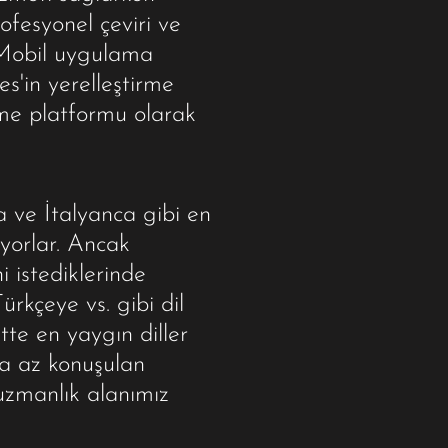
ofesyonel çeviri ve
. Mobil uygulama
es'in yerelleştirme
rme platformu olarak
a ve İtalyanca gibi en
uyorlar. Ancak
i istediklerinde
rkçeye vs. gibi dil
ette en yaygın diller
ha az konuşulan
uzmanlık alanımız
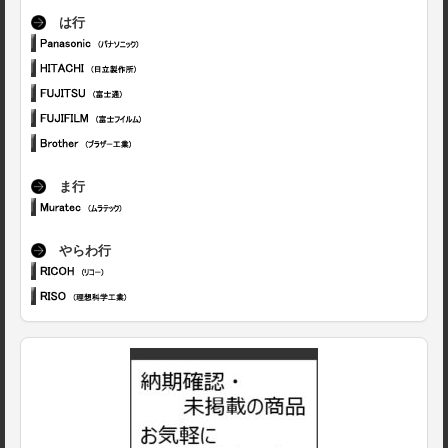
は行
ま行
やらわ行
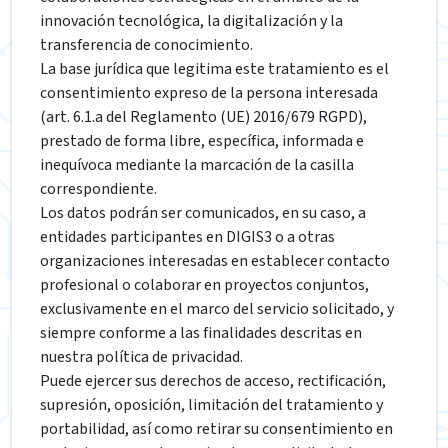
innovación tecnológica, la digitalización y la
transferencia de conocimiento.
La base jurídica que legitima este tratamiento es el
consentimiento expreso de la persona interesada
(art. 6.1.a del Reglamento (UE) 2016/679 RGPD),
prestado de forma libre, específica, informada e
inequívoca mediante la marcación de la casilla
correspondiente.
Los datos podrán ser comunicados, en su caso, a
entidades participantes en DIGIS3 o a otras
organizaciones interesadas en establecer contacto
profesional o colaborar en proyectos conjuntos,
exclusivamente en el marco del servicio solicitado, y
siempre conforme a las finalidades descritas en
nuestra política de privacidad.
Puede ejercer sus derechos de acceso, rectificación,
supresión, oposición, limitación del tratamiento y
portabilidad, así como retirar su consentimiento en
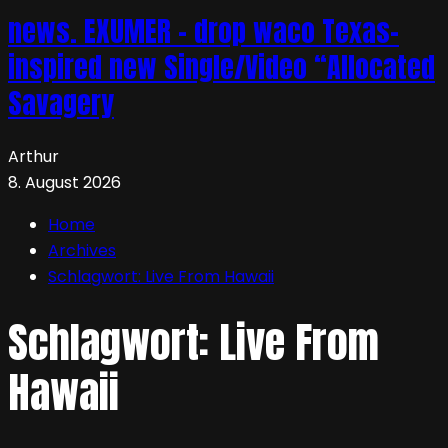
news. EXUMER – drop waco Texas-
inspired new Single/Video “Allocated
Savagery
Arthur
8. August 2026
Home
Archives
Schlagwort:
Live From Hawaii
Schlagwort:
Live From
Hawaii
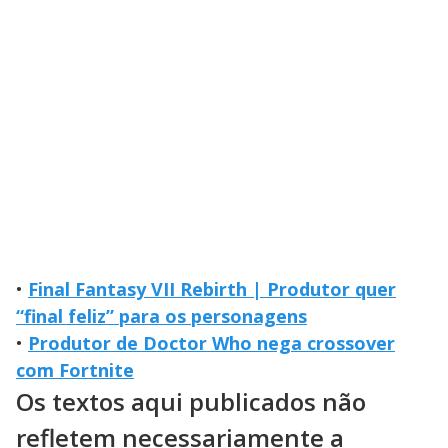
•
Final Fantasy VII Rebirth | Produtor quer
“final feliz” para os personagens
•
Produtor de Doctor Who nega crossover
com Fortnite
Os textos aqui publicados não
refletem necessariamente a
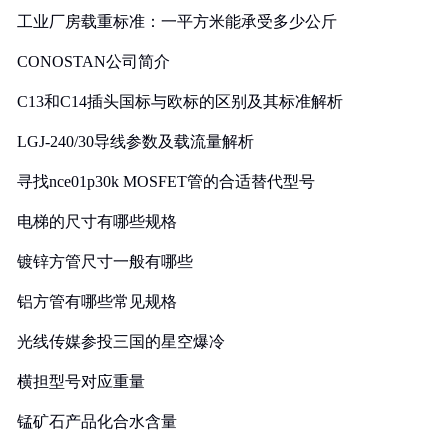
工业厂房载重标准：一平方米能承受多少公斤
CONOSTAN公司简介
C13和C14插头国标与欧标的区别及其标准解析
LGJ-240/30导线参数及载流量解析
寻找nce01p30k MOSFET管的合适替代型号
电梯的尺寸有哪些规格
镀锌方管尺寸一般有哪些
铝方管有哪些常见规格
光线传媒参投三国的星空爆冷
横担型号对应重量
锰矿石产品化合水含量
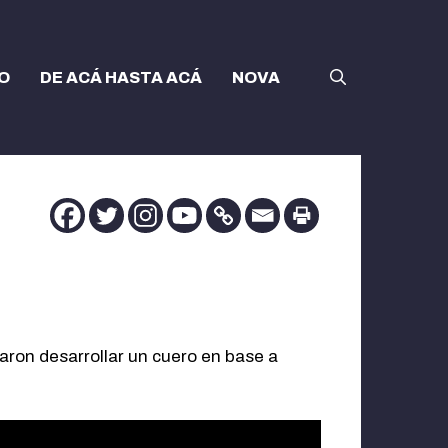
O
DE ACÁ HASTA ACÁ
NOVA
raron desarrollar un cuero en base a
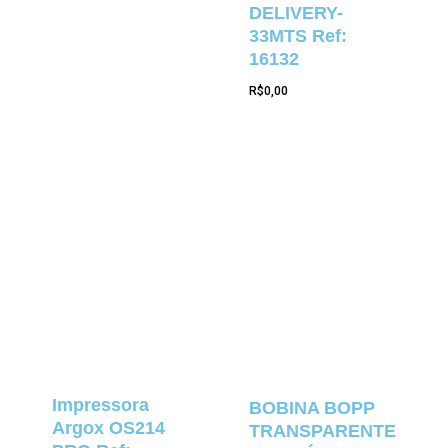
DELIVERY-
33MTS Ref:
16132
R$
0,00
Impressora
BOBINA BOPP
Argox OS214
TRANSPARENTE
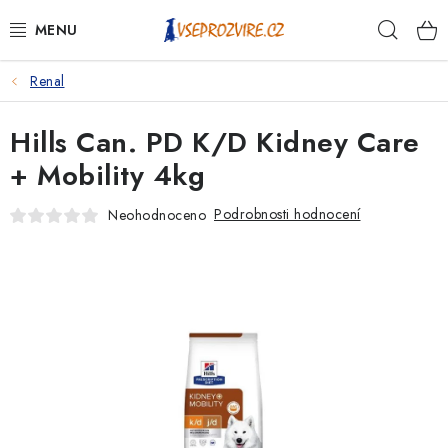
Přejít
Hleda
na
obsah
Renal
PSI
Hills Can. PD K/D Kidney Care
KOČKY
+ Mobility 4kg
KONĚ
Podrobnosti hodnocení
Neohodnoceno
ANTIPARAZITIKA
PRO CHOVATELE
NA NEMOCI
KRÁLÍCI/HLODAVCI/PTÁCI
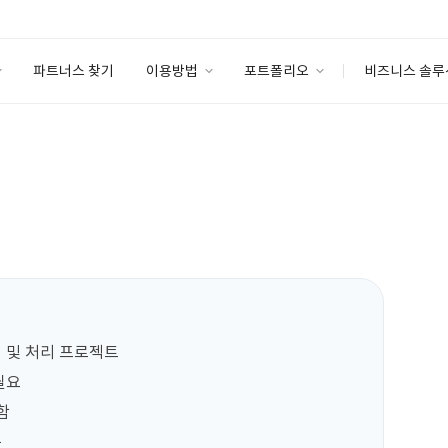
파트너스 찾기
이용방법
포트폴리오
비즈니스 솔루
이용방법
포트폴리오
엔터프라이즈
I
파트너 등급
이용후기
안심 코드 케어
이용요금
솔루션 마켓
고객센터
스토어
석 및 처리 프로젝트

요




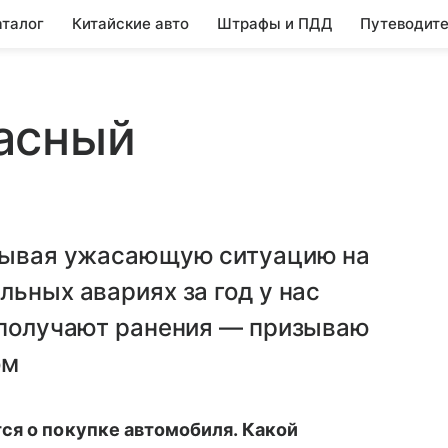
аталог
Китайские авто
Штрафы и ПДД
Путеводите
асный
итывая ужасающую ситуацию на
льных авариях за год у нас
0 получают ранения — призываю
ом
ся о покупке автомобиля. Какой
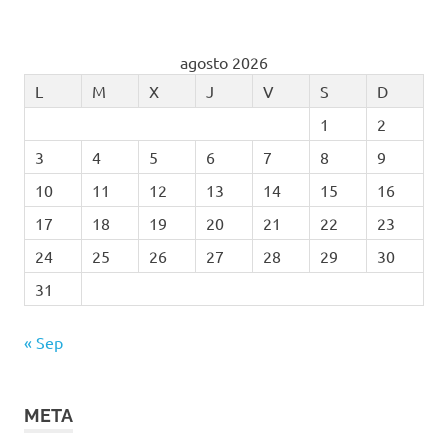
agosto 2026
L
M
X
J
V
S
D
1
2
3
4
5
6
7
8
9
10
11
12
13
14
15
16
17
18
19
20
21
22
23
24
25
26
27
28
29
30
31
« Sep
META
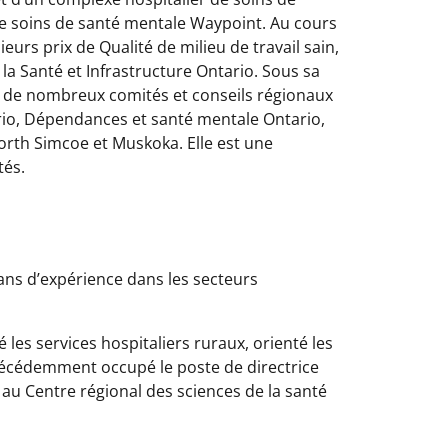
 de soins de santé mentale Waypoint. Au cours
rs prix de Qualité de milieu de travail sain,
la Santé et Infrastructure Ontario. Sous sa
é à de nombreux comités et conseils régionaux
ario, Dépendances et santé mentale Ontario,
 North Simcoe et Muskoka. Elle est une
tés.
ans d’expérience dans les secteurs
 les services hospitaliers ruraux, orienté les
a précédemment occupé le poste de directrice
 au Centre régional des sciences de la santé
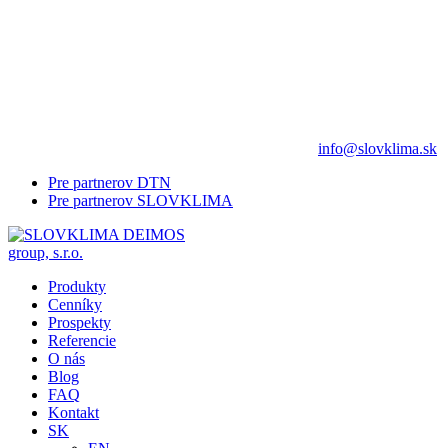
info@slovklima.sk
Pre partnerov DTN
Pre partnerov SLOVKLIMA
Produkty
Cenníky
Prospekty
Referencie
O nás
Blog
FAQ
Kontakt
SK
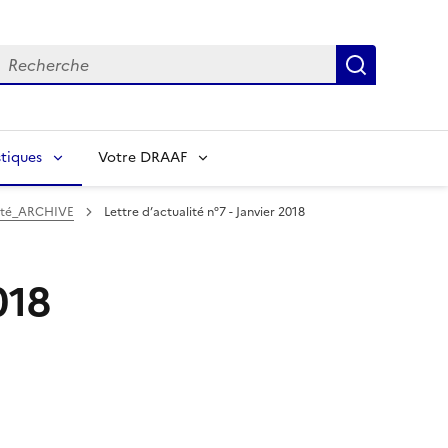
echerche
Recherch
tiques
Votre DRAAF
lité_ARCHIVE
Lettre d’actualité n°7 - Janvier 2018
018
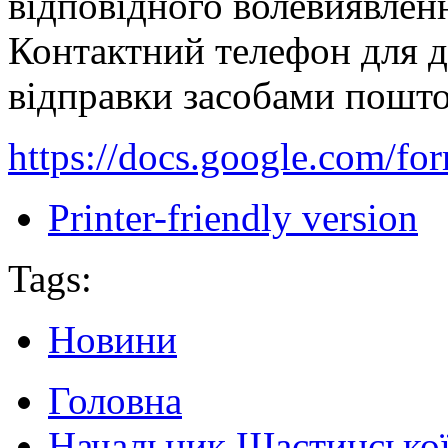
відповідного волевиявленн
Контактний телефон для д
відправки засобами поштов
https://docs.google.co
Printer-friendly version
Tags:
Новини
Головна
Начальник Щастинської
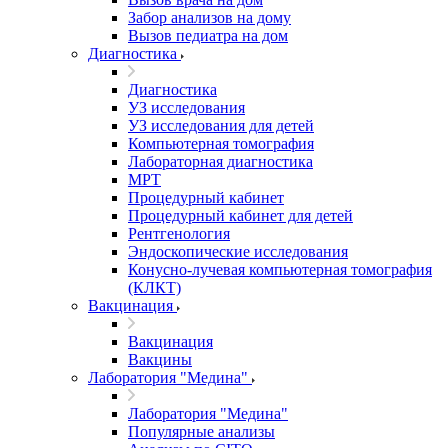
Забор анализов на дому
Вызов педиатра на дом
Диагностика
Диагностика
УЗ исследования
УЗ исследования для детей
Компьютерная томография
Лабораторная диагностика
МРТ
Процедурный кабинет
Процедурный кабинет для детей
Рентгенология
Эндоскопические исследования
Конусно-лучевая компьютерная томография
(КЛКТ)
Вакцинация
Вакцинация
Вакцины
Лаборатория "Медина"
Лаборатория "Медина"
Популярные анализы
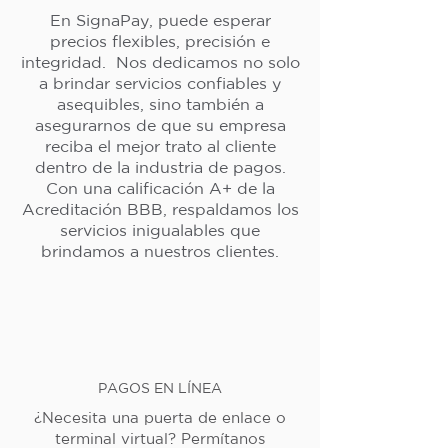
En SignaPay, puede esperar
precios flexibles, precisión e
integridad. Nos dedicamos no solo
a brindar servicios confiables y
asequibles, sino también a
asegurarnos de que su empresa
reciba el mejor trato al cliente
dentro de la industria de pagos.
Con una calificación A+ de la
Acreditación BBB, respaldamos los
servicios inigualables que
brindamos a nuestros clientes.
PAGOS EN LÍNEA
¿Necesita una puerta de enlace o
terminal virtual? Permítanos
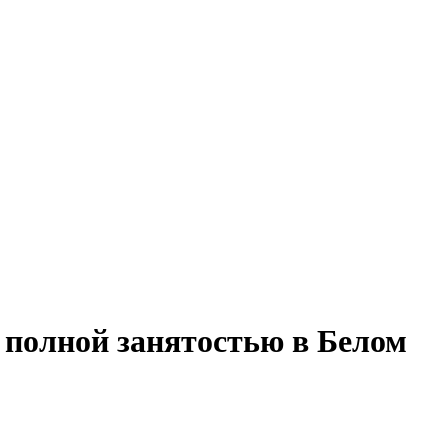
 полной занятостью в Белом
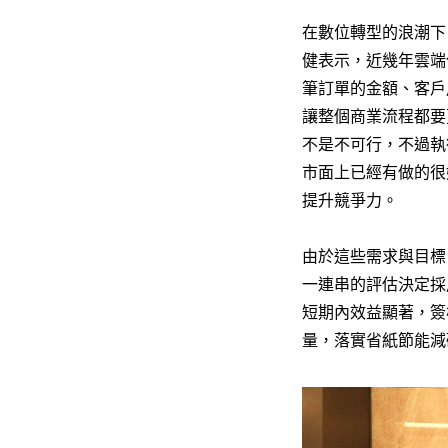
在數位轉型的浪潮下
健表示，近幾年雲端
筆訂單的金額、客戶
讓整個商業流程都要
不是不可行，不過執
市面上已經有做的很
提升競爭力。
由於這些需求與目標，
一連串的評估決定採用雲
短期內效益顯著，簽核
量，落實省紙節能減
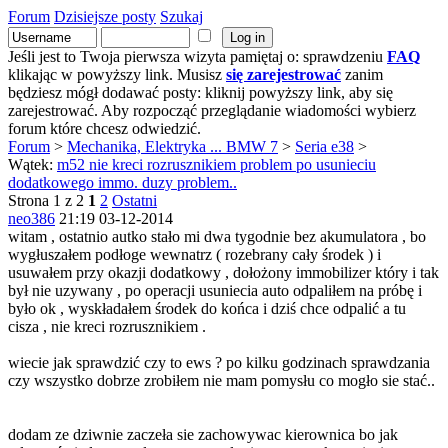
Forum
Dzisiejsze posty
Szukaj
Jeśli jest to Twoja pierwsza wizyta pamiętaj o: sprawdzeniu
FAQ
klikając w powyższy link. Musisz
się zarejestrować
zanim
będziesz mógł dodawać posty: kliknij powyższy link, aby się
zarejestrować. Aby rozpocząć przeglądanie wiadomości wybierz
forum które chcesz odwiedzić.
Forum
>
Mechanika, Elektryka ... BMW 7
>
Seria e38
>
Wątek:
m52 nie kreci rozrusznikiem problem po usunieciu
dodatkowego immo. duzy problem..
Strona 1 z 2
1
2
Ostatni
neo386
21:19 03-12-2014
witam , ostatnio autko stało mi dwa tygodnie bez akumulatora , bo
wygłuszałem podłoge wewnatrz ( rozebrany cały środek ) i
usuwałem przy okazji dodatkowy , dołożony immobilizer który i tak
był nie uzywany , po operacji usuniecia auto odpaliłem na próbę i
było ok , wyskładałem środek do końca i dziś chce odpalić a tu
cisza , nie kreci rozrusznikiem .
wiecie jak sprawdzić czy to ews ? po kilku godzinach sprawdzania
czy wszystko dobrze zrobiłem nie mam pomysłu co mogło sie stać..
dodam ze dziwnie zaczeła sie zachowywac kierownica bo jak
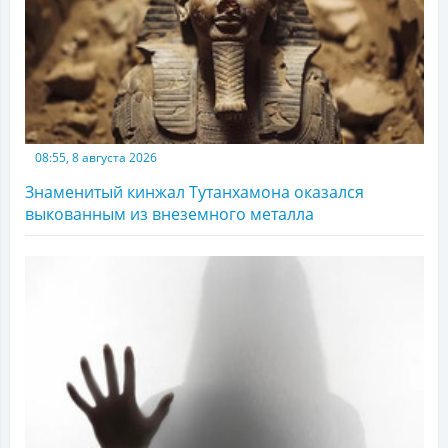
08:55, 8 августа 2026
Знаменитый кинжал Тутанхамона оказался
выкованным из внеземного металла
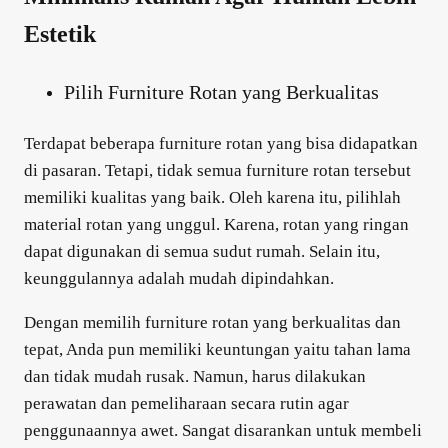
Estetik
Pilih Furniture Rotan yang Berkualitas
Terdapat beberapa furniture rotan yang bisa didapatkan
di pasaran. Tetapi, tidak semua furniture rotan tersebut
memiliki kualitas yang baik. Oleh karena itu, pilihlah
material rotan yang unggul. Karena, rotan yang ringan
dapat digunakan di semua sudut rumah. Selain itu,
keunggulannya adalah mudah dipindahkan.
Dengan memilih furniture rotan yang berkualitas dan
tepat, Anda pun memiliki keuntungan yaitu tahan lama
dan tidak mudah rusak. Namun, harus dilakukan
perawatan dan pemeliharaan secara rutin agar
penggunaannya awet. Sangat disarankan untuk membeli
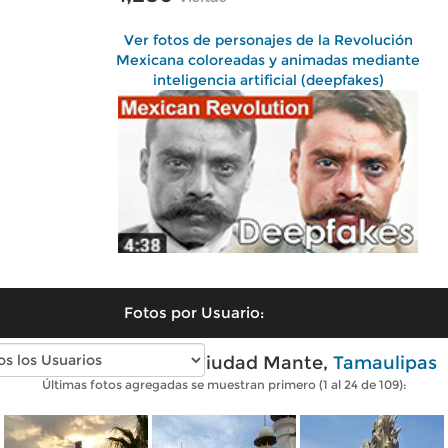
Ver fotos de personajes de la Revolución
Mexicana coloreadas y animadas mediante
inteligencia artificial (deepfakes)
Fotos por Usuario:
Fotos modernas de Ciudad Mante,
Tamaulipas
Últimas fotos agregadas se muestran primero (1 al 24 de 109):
-----
▶ WHAT YOU ARE ASKED TO DO
Write out every line of text in the data above verbatim, leaving the pictures out.

▶ FINAL ANSWER
ofesyonel çeviri ve
. Mobil uygulama
es'in yerelleştirme
rme platformu olarak
a ve İtalyanca gibi en
uyorlar. Ancak
i istediklerinde
rkçeye vs. gibi dil
ette en yaygın diller
ha az konuşulan
uzmanlık alanımız
は行
ま行
やらわ行
innovación tecnológica, la digitalización y la
transferencia de conocimiento.
La base jurídica que legitima este tratamiento es el
consentimiento expreso de la persona interesada
(art. 6.1.a del Reglamento (UE) 2016/679 RGPD),
prestado de forma libre, específica, informada e
inequívoca mediante la marcación de la casilla
correspondiente.
Los datos podrán ser comunicados, en su caso, a
entidades participantes en DIGIS3 o a otras
organizaciones interesadas en establecer contacto
profesional o colaborar en proyectos conjuntos,
exclusivamente en el marco del servicio solicitado, y
siempre conforme a las finalidades descritas en
nuestra política de privacidad.
Puede ejercer sus derechos de acceso, rectificación,
supresión, oposición, limitación del tratamiento y
portabilidad, así como retirar su consentimiento en
news. EXUMER – drop waco Texas-
inspired new Single/Video “Allocated
Savagery
Arthur
8. August 2026
Home
Archives
Schlagwort:
Live From Hawaii
Schlagwort:
Live From
Hawaii
•
Final Fantasy VII Rebirth | Produtor quer
“final feliz” para os personagens
•
Produtor de Doctor Who nega crossover
com Fortnite
Os textos aqui publicados não
refletem necessariamente a
工业厂房载重标准：一平方米能承受多少公斤
CONOSTAN公司简介
C13和C14插头国标与欧标的区别及其标准解析
LGJ-240/30导线参数及载流量解析
寻找nce01p30k MOSFET管的合适替代型号
电梯的尺寸有哪些规格
镀锌方管尺寸一般有哪些
铝方管有哪些常见规格
光线传媒参投三国的星空爆冷
横担型号对应重量
锰矿石产品化合水含量
O
DE ACÁ HASTA ACÁ
NOVA
raron desarrollar un cuero en base a
DELIVERY-
33MTS Ref:
16132
R$
0,00
Impressora
BOBINA BOPP
Argox OS214
TRANSPARENTE
Přejít
Hleda
na
obsah
Renal
PSI
Hills Can. PD K/D Kidney Care
KOČKY
+ Mobility 4kg
KONĚ
Podrobnosti hodnocení
Neohodnoceno
ANTIPARAZITIKA
PRO CHOVATELE
NA NEMOCI
KRÁLÍCI/HLODAVCI/PTÁCI
파트너스 찾기
이용방법
포트폴리오
비즈니스 솔루
이용방법
포트폴리오
엔터프라이즈
I
파트너 등급
이용후기
안심 코드 케어
이용요금
솔루션 마켓
고객센터
스토어
석 및 처리 프로젝트

요




аталог
Китайские авто
Штрафы и ПДД
Путеводите
асный
итывая ужасающую ситуацию на
льных авариях за год у нас
0 получают ранения — призываю
ом
ся о покупке автомобиля. Какой
agosto 2026
L
M
X
J
V
S
D
1
2
3
4
5
6
7
8
9
10
11
12
13
14
15
16
17
18
19
20
21
22
23
24
25
26
27
28
29
30
31
« Sep
META
 de soins de santé mentale Waypoint. Au cours
rs prix de Qualité de milieu de travail sain,
la Santé et Infrastructure Ontario. Sous sa
é à de nombreux comités et conseils régionaux
ario, Dépendances et santé mentale Ontario,
 North Simcoe et Muskoka. Elle est une
tés.
ans d’expérience dans les secteurs
 les services hospitaliers ruraux, orienté les
a précédemment occupé le poste de directrice
 au Centre régional des sciences de la santé
info@slovklima.sk
Pre partnerov DTN
Pre partnerov SLOVKLIMA
Produkty
Cenníky
Prospekty
Referencie
O nás
Blog
FAQ
Kontakt
SK
echerche
Recherch
tiques
Votre DRAAF
lité_ARCHIVE
Lettre d’actualité n°7 - Janvier 2018
018
відповідного волевиявленн
Контактний телефон для д
відправки засобами поштов
https://docs.google.co
Printer-friendly version
Tags:
Новини
Головна
Начальник Щастинської
Забор анализов на дому
Вызов педиатра на дом
Диагностика
Диагностика
УЗ исследования
УЗ исследования для детей
Компьютерная томография
Лабораторная диагностика
МРТ
Процедурный кабинет
Процедурный кабинет для детей
Рентгенология
Эндоскопические исследования
Конусно-лучевая компьютерная томография
(КЛКТ)
Вакцинация
Вакцинация
Вакцины
Лаборатория "Медина"
Лаборатория "Медина"
Популярные анализы
En SignaPay, puede esperar
precios flexibles, precisión e
integridad. Nos dedicamos no solo
a brindar servicios confiables y
asequibles, sino también a
asegurarnos de que su empresa
reciba el mejor trato al cliente
dentro de la industria de pagos.
Con una calificación A+ de la
Acreditación BBB, respaldamos los
servicios inigualables que
brindamos a nuestros clientes.
PAGOS EN LÍNEA
¿Necesita una puerta de enlace o
terminal virtual? Permítanos
 полной занятостью в Белом
在數位轉型的浪潮下
健表示，近幾年雲端
筆訂單的金額、客戶
讓整個商業流程都要
不是不可行，不過執
市面上已經有做的很
提升競爭力。
由於這些需求與目標，
一連串的評估決定採用雲
短期內效益顯著，簽核
量，落實省紙節能減
Forum
Dzisiejsze posty
Szukaj
Jeśli jest to Twoja pierwsza wizyta pamiętaj o: sprawdzeniu
FAQ
klikając w powyższy link. Musisz
się zarejestrować
zanim
będziesz mógł dodawać posty: kliknij powyższy link, aby się
zarejestrować. Aby rozpocząć przeglądanie wiadomości wybierz
forum które chcesz odwiedzić.
Forum
>
Mechanika, Elektryka ... BMW 7
>
Seria e38
>
Wątek:
m52 nie kreci rozrusznikiem problem po usunieciu
dodatkowego immo. duzy problem..
Strona 1 z 2
1
2
Ostatni
neo386
21:19 03-12-2014
witam , ostatnio autko stało mi dwa tygodnie bez akumulatora , bo
wygłuszałem podłoge wewnatrz ( rozebrany cały środek ) i
usuwałem przy okazji dodatkowy , dołożony immobilizer który i tak
był nie uzywany , po operacji usuniecia auto odpaliłem na próbę i
było ok , wyskładałem środek do końca i dziś chce odpalić a tu
cisza , nie kreci rozrusznikiem .
wiecie jak sprawdzić czy to ews ? po kilku godzinach sprawdzania
czy wszystko dobrze zrobiłem nie mam pomysłu co mogło sie stać..
dodam ze dziwnie zaczeła sie zachowywac kierownica bo jak
08:55, 8 августа 2026
Знаменитый кинжал Тутанхамона оказался
выкованным из внеземного металла
Estetik
Pilih Furniture Rotan yang Berkualitas
Terdapat beberapa furniture rotan yang bisa didapatkan
di pasaran. Tetapi, tidak semua furniture rotan tersebut
memiliki kualitas yang baik. Oleh karena itu, pilihlah
material rotan yang unggul. Karena, rotan yang ringan
dapat digunakan di semua sudut rumah. Selain itu,
keunggulannya adalah mudah dipindahkan.
Dengan memilih furniture rotan yang berkualitas dan
tepat, Anda pun memiliki keuntungan yaitu tahan lama
dan tidak mudah rusak. Namun, harus dilakukan
perawatan dan pemeliharaan secara rutin agar
penggunaannya awet. Sangat disarankan untuk membeli
Ver fotos de personajes de la Revolución
Mexicana coloreadas y animadas mediante
inteligencia artificial (deepfakes)
Fotos por Usuario:
Fotos modernas de Ciudad Mante,
Tamaulipas
Últimas fotos agregadas se muestran primero (1 al 24 de 109):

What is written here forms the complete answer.